By WGBH News
Oct. 13, 2011
BOSTON — The FBI has entered the fray in a debate over the Boston Globe's decision to name the tipster whose information led to the arrest of James "Whitey" Bulger.
In an interview with WGBH's Emily Rooney, Globe editor Scott Allen said the FBI did not discourage the Globe from naming Bjornsdottir. However, the FBI released a statement on Wednesday saying its silence should not be viewed as acquiescence to the Globe's decision.
On October 9, the Globe published a detailed story about life on the lam for the fugitive mob boss and his girlfriend Catherine Greig. For the story, Globe reporters tracked down and identified Icelandic actress Anna Bjornsdottir, a former neighbor of Bulger and Greig in the Santa Monica apartment complex where the couple was found.
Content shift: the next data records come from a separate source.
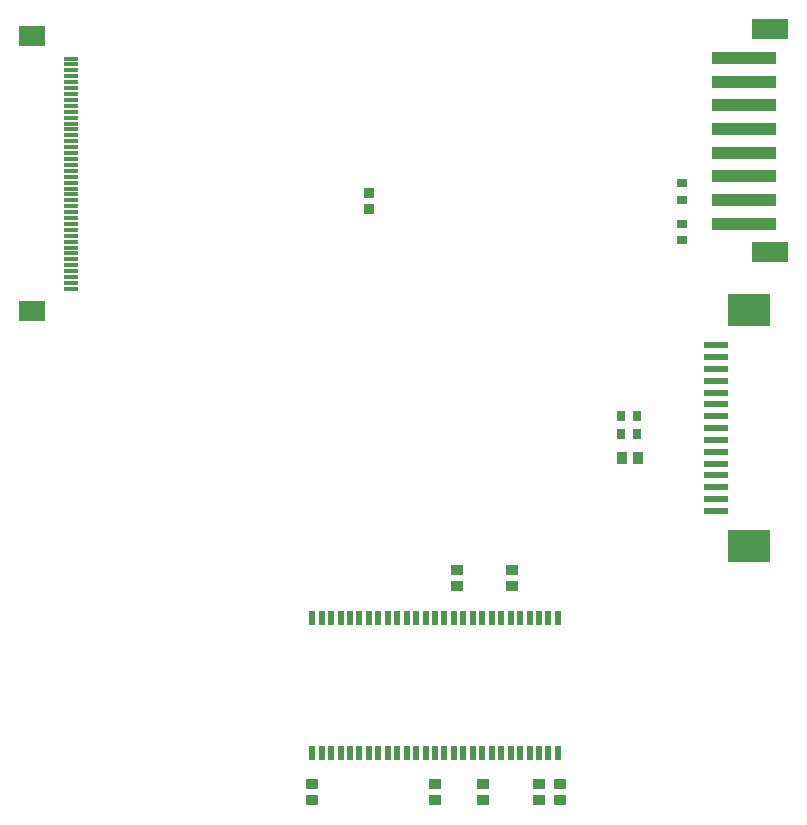
<source format=gbp>
G04*
G04 #@! TF.GenerationSoftware,Altium Limited,Altium Designer,23.3.1 (30)*
G04*
G04 Layer_Color=128*
%FSLAX44Y44*%
%MOMM*%
G71*
G04*
G04 #@! TF.SameCoordinates,1E3CE245-77AB-4D3B-BECC-05931035AD6D*
G04*
G04*
G04 #@! TF.FilePolarity,Positive*
G04*
G01*
G75*
%ADD15R,1.0000X0.9000*%
%ADD16R,0.9000X1.0000*%
%ADD20R,0.8000X0.9000*%
%ADD21R,0.9000X0.8000*%
%ADD29R,0.9500X0.8500*%
%ADD61R,2.0000X0.6100*%
%ADD62R,3.6000X2.6800*%
%ADD63R,0.6000X1.2950*%
%ADD64R,1.3000X0.3000*%
%ADD65R,2.2000X1.8000*%
%ADD66R,3.1000X1.7000*%
%ADD67R,5.5000X1.0000*%
D15*
X447040Y197720D02*
D03*
Y211220D02*
D03*
X400812Y211112D02*
D03*
Y197612D02*
D03*
X487680Y16110D02*
D03*
Y29610D02*
D03*
X469900Y16110D02*
D03*
Y29610D02*
D03*
X422910Y16110D02*
D03*
Y29610D02*
D03*
X382270Y16110D02*
D03*
Y29610D02*
D03*
X278130Y16110D02*
D03*
Y29610D02*
D03*
D16*
X553720Y306070D02*
D03*
X540220D02*
D03*
D20*
X553496Y326390D02*
D03*
X539496D02*
D03*
X539608Y341122D02*
D03*
X553608D02*
D03*
D21*
X591058Y524510D02*
D03*
Y538510D02*
D03*
Y504078D02*
D03*
Y490078D02*
D03*
D29*
X326390Y516740D02*
D03*
Y529740D02*
D03*
D61*
X619760Y400990D02*
D03*
Y390990D02*
D03*
Y380990D02*
D03*
Y370990D02*
D03*
Y360990D02*
D03*
Y350990D02*
D03*
Y340990D02*
D03*
Y330990D02*
D03*
Y320990D02*
D03*
Y310990D02*
D03*
Y300990D02*
D03*
Y290990D02*
D03*
Y280990D02*
D03*
Y270990D02*
D03*
Y260990D02*
D03*
D62*
X647760Y430890D02*
D03*
Y231090D02*
D03*
D63*
X486270Y55750D02*
D03*
X478270D02*
D03*
X470270D02*
D03*
X462270D02*
D03*
X454270D02*
D03*
X446270D02*
D03*
X438270D02*
D03*
X430270D02*
D03*
X422270D02*
D03*
X414270D02*
D03*
X406270D02*
D03*
X398270D02*
D03*
X390270D02*
D03*
X382270D02*
D03*
X374270D02*
D03*
X366270D02*
D03*
X358270D02*
D03*
X350270D02*
D03*
X342270D02*
D03*
X334270D02*
D03*
X326270D02*
D03*
X318270D02*
D03*
X310270D02*
D03*
X302270D02*
D03*
X294270D02*
D03*
X286270D02*
D03*
X278270D02*
D03*
Y170310D02*
D03*
X286270D02*
D03*
X294270D02*
D03*
X302270D02*
D03*
X310270D02*
D03*
X318270D02*
D03*
X326270D02*
D03*
X334270D02*
D03*
X342270D02*
D03*
X350270D02*
D03*
X358270D02*
D03*
X366270D02*
D03*
X374270D02*
D03*
X382270D02*
D03*
X390270D02*
D03*
X398270D02*
D03*
X406270D02*
D03*
X414270D02*
D03*
X422270D02*
D03*
X430270D02*
D03*
X438270D02*
D03*
X446270D02*
D03*
X454270D02*
D03*
X462270D02*
D03*
X470270D02*
D03*
X478270D02*
D03*
X486270D02*
D03*
D64*
X73740Y448854D02*
D03*
Y453854D02*
D03*
Y458854D02*
D03*
Y463854D02*
D03*
Y468854D02*
D03*
Y473854D02*
D03*
Y478854D02*
D03*
Y483854D02*
D03*
Y488854D02*
D03*
Y493854D02*
D03*
Y498854D02*
D03*
Y503854D02*
D03*
Y508854D02*
D03*
Y513854D02*
D03*
Y518854D02*
D03*
Y523854D02*
D03*
Y528854D02*
D03*
Y533854D02*
D03*
Y538854D02*
D03*
Y543854D02*
D03*
Y548854D02*
D03*
Y553854D02*
D03*
Y558854D02*
D03*
Y563854D02*
D03*
Y568854D02*
D03*
Y573854D02*
D03*
Y578854D02*
D03*
Y583854D02*
D03*
Y588854D02*
D03*
Y593854D02*
D03*
Y598854D02*
D03*
Y603854D02*
D03*
Y608854D02*
D03*
Y613854D02*
D03*
Y618854D02*
D03*
Y623854D02*
D03*
Y628854D02*
D03*
Y633854D02*
D03*
Y638854D02*
D03*
Y643854D02*
D03*
D65*
X41240Y429854D02*
D03*
Y662854D02*
D03*
D66*
X665890Y668700D02*
D03*
Y479700D02*
D03*
D67*
X643890Y504200D02*
D03*
Y524200D02*
D03*
Y544200D02*
D03*
Y564200D02*
D03*
Y584200D02*
D03*
Y604200D02*
D03*
Y624200D02*
D03*
Y644200D02*
D03*
M02*

</source>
Earlier this week, the Boston Herald accused its rival of putting Bjornsdottir’s life in danger.
The Boston Globe is defending its decision to reveal Bjornsdottir's name. Allen said the paper carefully weighed the pros and cons of identifying the tipster.
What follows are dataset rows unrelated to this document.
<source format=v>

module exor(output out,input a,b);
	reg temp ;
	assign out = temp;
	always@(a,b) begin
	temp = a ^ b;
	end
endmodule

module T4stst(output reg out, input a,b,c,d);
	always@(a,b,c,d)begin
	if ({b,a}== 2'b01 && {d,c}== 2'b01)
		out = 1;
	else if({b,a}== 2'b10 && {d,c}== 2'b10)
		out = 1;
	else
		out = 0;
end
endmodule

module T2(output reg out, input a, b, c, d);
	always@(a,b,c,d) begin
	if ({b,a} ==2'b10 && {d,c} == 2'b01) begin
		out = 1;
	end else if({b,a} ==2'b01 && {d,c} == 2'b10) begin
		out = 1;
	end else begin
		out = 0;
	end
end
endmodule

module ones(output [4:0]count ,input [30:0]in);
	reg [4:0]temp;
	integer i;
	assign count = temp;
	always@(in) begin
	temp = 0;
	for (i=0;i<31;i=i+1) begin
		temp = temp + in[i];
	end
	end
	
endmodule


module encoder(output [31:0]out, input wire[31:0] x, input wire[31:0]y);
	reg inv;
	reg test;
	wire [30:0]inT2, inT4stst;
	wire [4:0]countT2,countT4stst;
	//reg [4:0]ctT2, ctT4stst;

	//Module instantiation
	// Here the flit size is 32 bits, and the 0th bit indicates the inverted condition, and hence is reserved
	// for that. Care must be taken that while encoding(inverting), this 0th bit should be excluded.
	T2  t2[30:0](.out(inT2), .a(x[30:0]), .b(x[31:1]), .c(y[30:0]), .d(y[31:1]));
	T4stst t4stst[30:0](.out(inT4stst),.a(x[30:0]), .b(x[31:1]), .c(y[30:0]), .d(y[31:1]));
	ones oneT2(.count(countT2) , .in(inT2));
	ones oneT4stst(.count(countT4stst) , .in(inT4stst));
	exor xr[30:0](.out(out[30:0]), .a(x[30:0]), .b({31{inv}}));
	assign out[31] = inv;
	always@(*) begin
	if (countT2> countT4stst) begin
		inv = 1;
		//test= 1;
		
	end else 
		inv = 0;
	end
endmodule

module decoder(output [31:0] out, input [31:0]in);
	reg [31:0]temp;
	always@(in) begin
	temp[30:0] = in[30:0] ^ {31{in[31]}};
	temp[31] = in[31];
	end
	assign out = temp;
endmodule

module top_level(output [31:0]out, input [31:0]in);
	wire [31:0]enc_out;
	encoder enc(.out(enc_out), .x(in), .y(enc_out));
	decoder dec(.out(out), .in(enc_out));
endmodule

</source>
“Had there been any question in our minds that there was any danger to her, we would not have published the name at all,” Allen said. “And, what I would want everybody to know in this case is that Whitey Bulger already knew. He knew one person from Iceland.”
Allen chalked the Herald's reaction up to professional jealousy.
“The Boston Herald got badly burned on a story that is richly important to them. They were beaten badly. They had beaten the drum all summer raising questions about the existence of the tipster. We outed the tipster. They were sorry they didn’t have the story. And what did they do? The next day they suddenly became concerned for her safety,” Allen said.
“It’s the lowest form of journalism,” Allen added.